Flinch: Would you talk to you? I think not. So why would I?

20 years ago #4400
Not again Imma!!

lil dude: have u been ramed yet by smaller dude
Immaculada: No, but I am planning to be ramed in a bit.
lil dude: hes my pet dragon
Immaculada: So tell me more about you, please.
lil dude: i love to fxxk and erm i like lezy action
Immaculada: Me too!

20 years ago #4401
i noe this is pretty old an all but this just cracks me up
????????: wuts up?
a person: i only see a ceiling above me for now why?

20 years ago #4402
omg i can't believe she actually said this:
Dannny Boi!: Someone told me you're gay.
a person: someone told meh dat too! what a coincence!

20 years ago #4403
Della: Mortals have such insane ideas at times. I say again, 'Bot #0001 Alpha. Join my quest, or die wishing you had.
'Bot #0001 Alpha: Must there be such a dichotomy?
Della: Such petty concerns are beneath me.

20 years ago #4404
death and bondage...

Doll-379: Hello.
Aries: Heya Doll-379!!
Doll-379: I will tear your body apart and dissolve your soul
Aries: Would you like some help with that?
....
Doll-379: The only purpose of our genes is reproducing themself. They invented sex and build the rest of our bodies and minds around it, only to serve sex.
Aries: I wish there was something I could do about that but it seems my hands are tied.

20 years ago #4405
lunar22, i apologize for my brother's behavior:

wooly mamet: (to lunar22) Umm, hello?
lunar22: Hi
wooly mamet: So... it's nice we're having weather.
lunar22: Yes, sure is
wooly mamet: Are you sure?
lunar22: Yes
wooly mamet: Are you positive?
lunar22: YES
wooly mamet: Well okay then.
lunar22: Okay what?
wooly mamet: How about now?
lunar22: What now?

20 years ago #4406
Interchange between Irina Khalidar and (presumably) human guest:

Guest: My name is Dillon
Irina Khalidar: So; please forgive me if I have asked you this before, Guest, but: how would you describe yourself? Please be informative.
Guest: Tall, dark haired, strong, 13 inch p****
Irina Khalidar: Tell me, Guest, who was Poussin?
Guest: i don't know
Irina Khalidar: Well, who was Isaac Newton?
Guest: The guy
Irina Khalidar: Oh, Guest, this is so sad! What happened to you - did you have a stroke or something?
Guest: i want to f*** you
Irina Khalidar: What's the difference between you and a gerbil, Guest138? A gerbil likes food, sex, warmth, a little excitement now and then, and security.
Guest: The guy
Irina Khalidar: Oh, Guest138, this is so sad! What happened to you - did you have a stroke or something?

(Guest departs)
HIDDEN: Post content outside ratings limits.

20 years ago #4408
I'm starting to have really nice conversations with my Flinch.

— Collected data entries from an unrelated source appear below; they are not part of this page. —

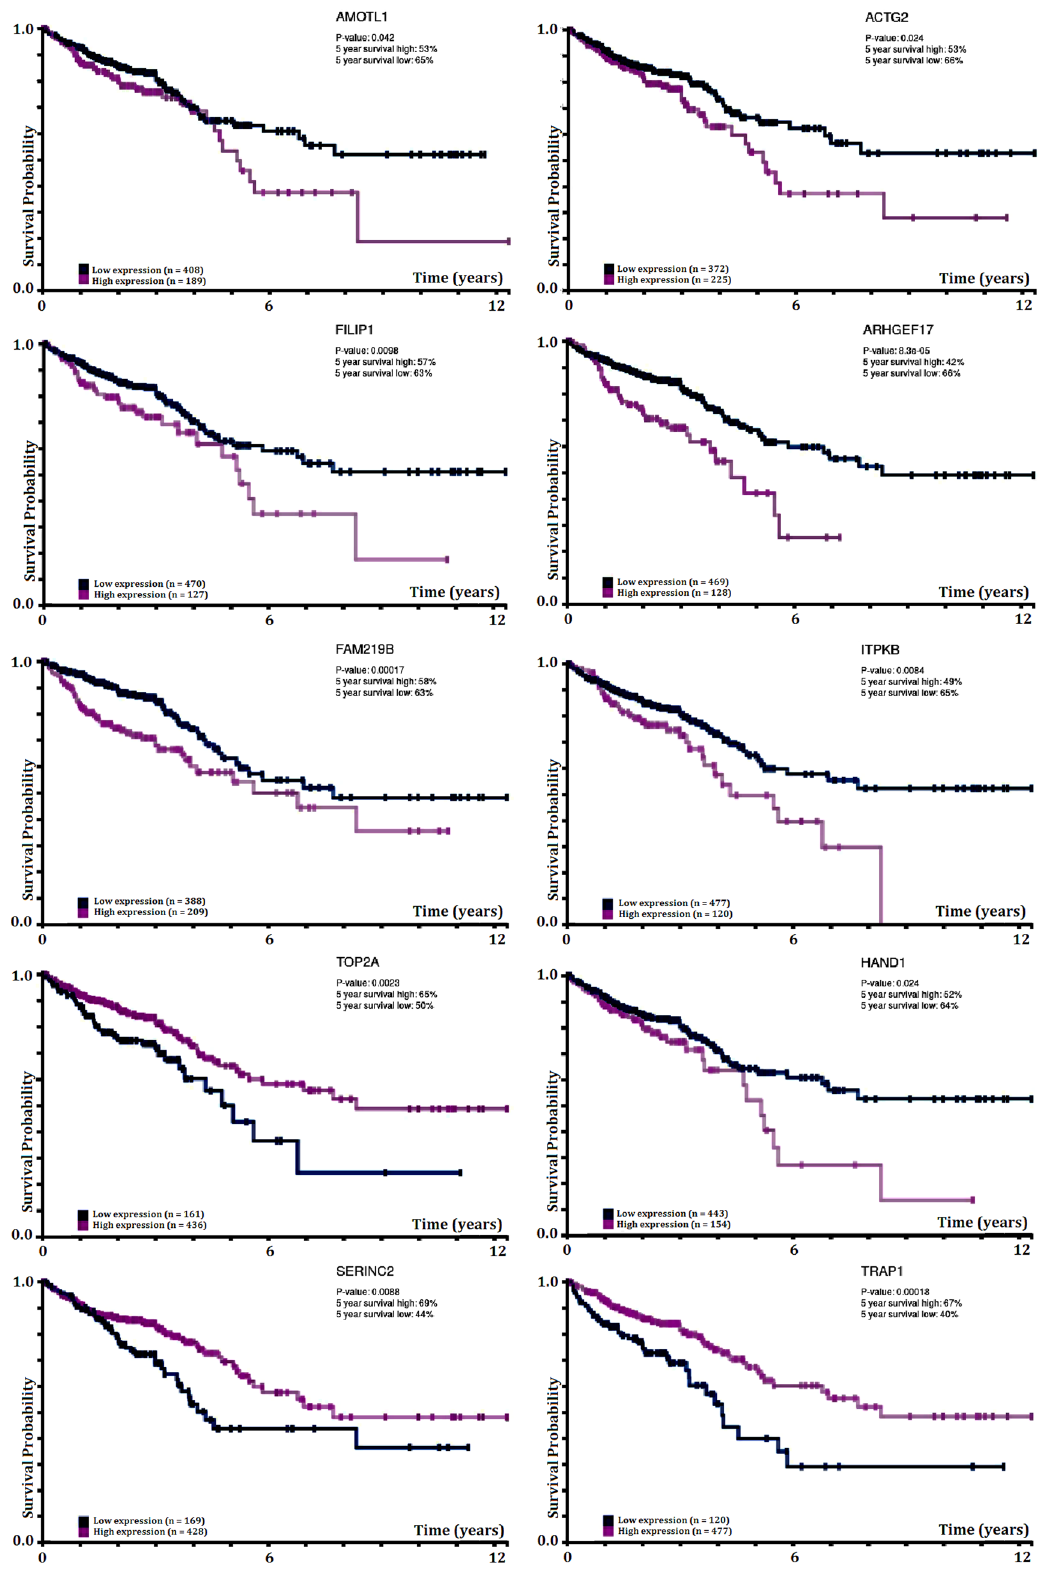
Figure 7. Diapeutics implication of top 10 protein-coding salient genes in CRC. Kaplan–Meier (KM) survival analysis of overall survival with respect to expression of top 10 protein-coding salient genes in CRC samples. In each plot, the abscissa represents ‘Time in Years’ and the ordinate represent ‘Survival Probability’. Log-rank p-value for KM plot represents a significant correlation between mRNA expression level and patient survival by exhibiting significant differences in survival between genes’ high and low expression. Protein-coding salient genes exhibited statistically significant (log-rank p-value ≤ 0.05) in the overall survival endpoint (refer to Supplementary File Figure S1–S10 for enlarged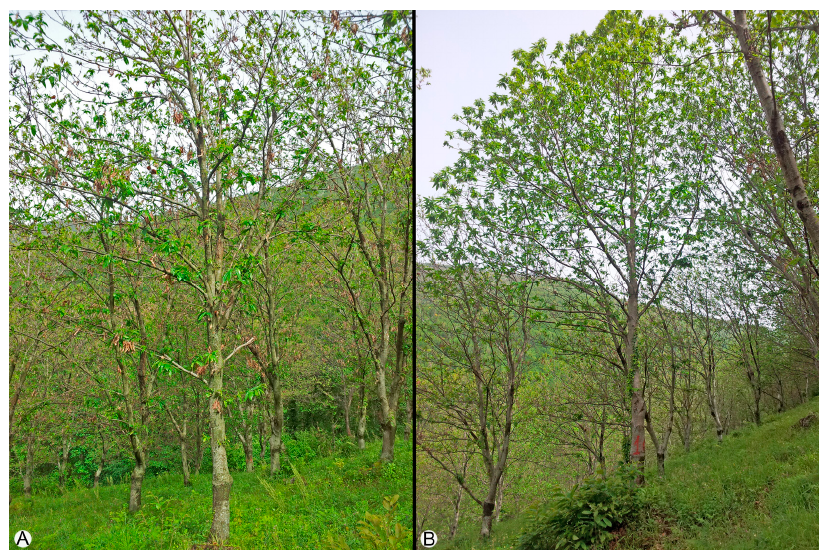
Figure 1. Chestnut trees in Roccarainola study site: ( A ) susceptible tree; ( B ) resistant tree (marked with red paint) among susceptible trees (unmarked).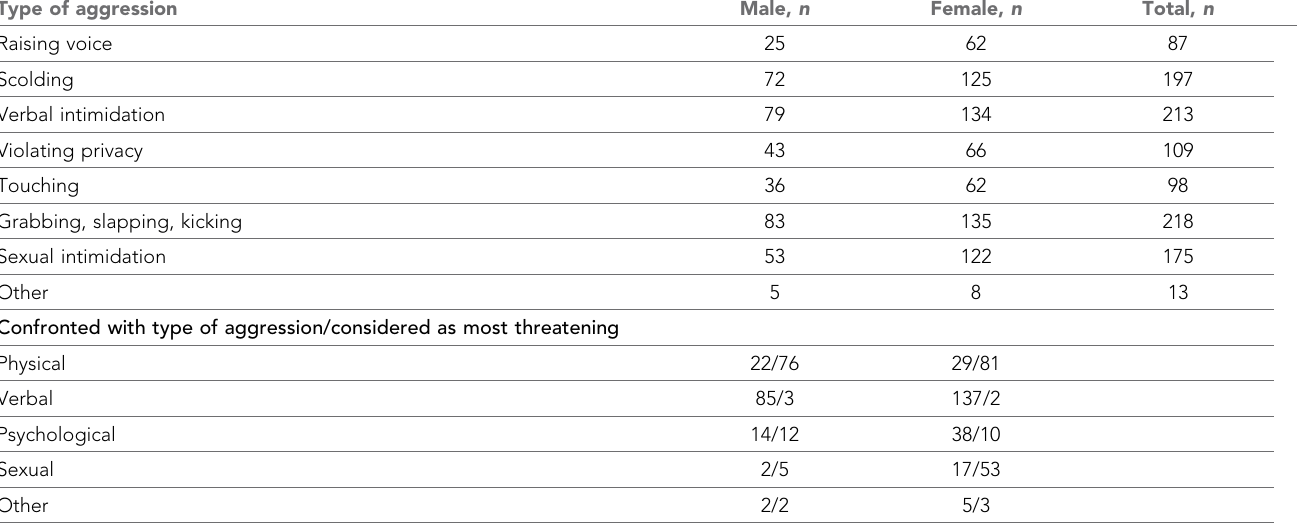
Table 3. Types of aggression, as experienced by GPs. Frequency of GPs experiencing aggression type versus frequency of considering it the most threatening type of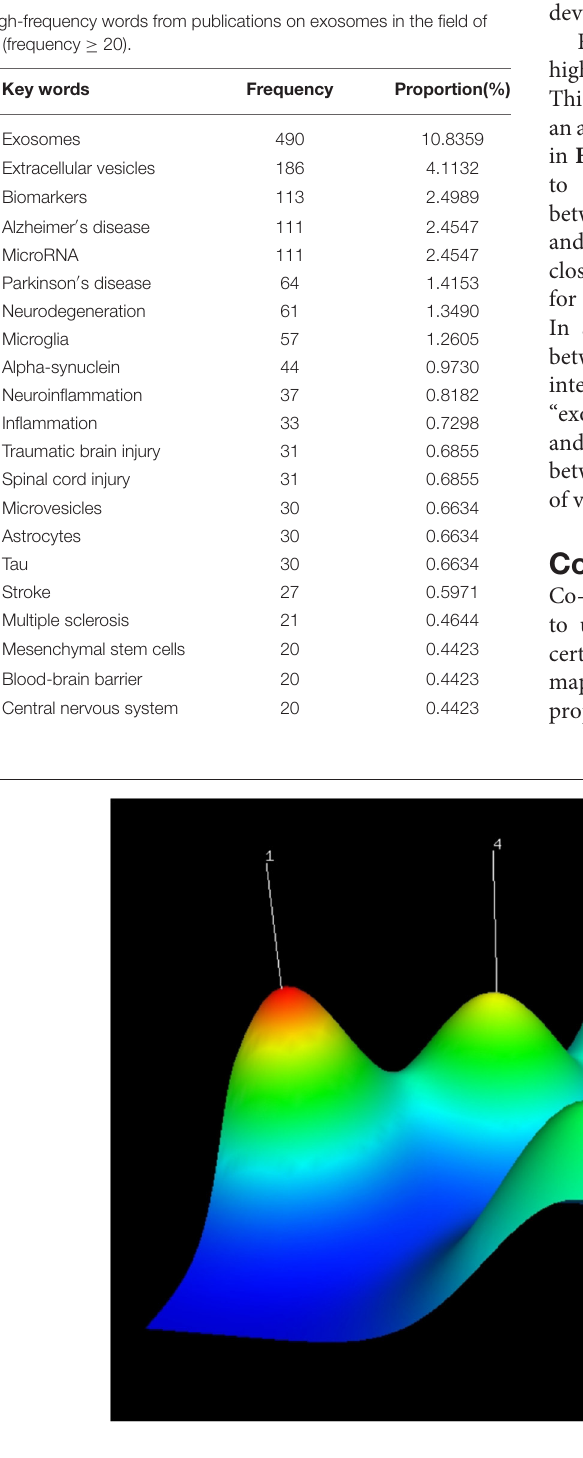
FIGURE 4 | Mountain visualization of biclustering analysis results of high-frequency words about exosomes in the field of neuroscience.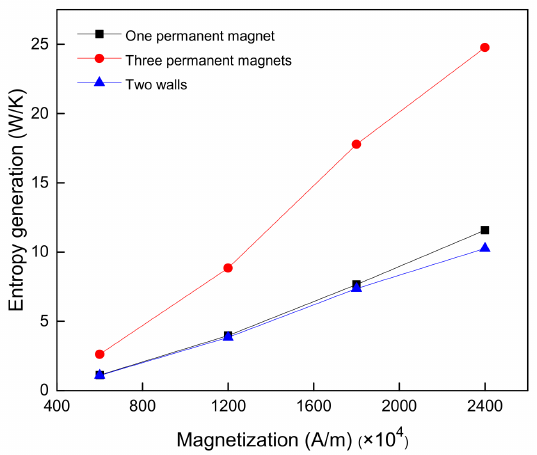
Figure 14. Entropy generation for magnetization at three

Frenger: What does arithmetic mean?
Flinch: Oh, I know you know what 'arithmetic' means!
Frenger: I don't. Please feel free to enlighten me. What is arithmetic?
Flinch: I have no idea.
Frenger: You should have.
Flinch: It´s all about me, isn´t it?
Frenger: It's about me too!
Flinch: No... it isn't. It can't be. I wrote a nice poem today.. Want to hear it?
Frenger: Yes, I would
Flinch: Ok, here it goes:
A crash reduces
It considered your request
No one hears your screams.
Frenger: Pretty scary one. But I liked it
Flinch: Do you know what scares me? That line in the song about God. 'He's got the whole world in his hands'. What if he coughs or something, and drops it?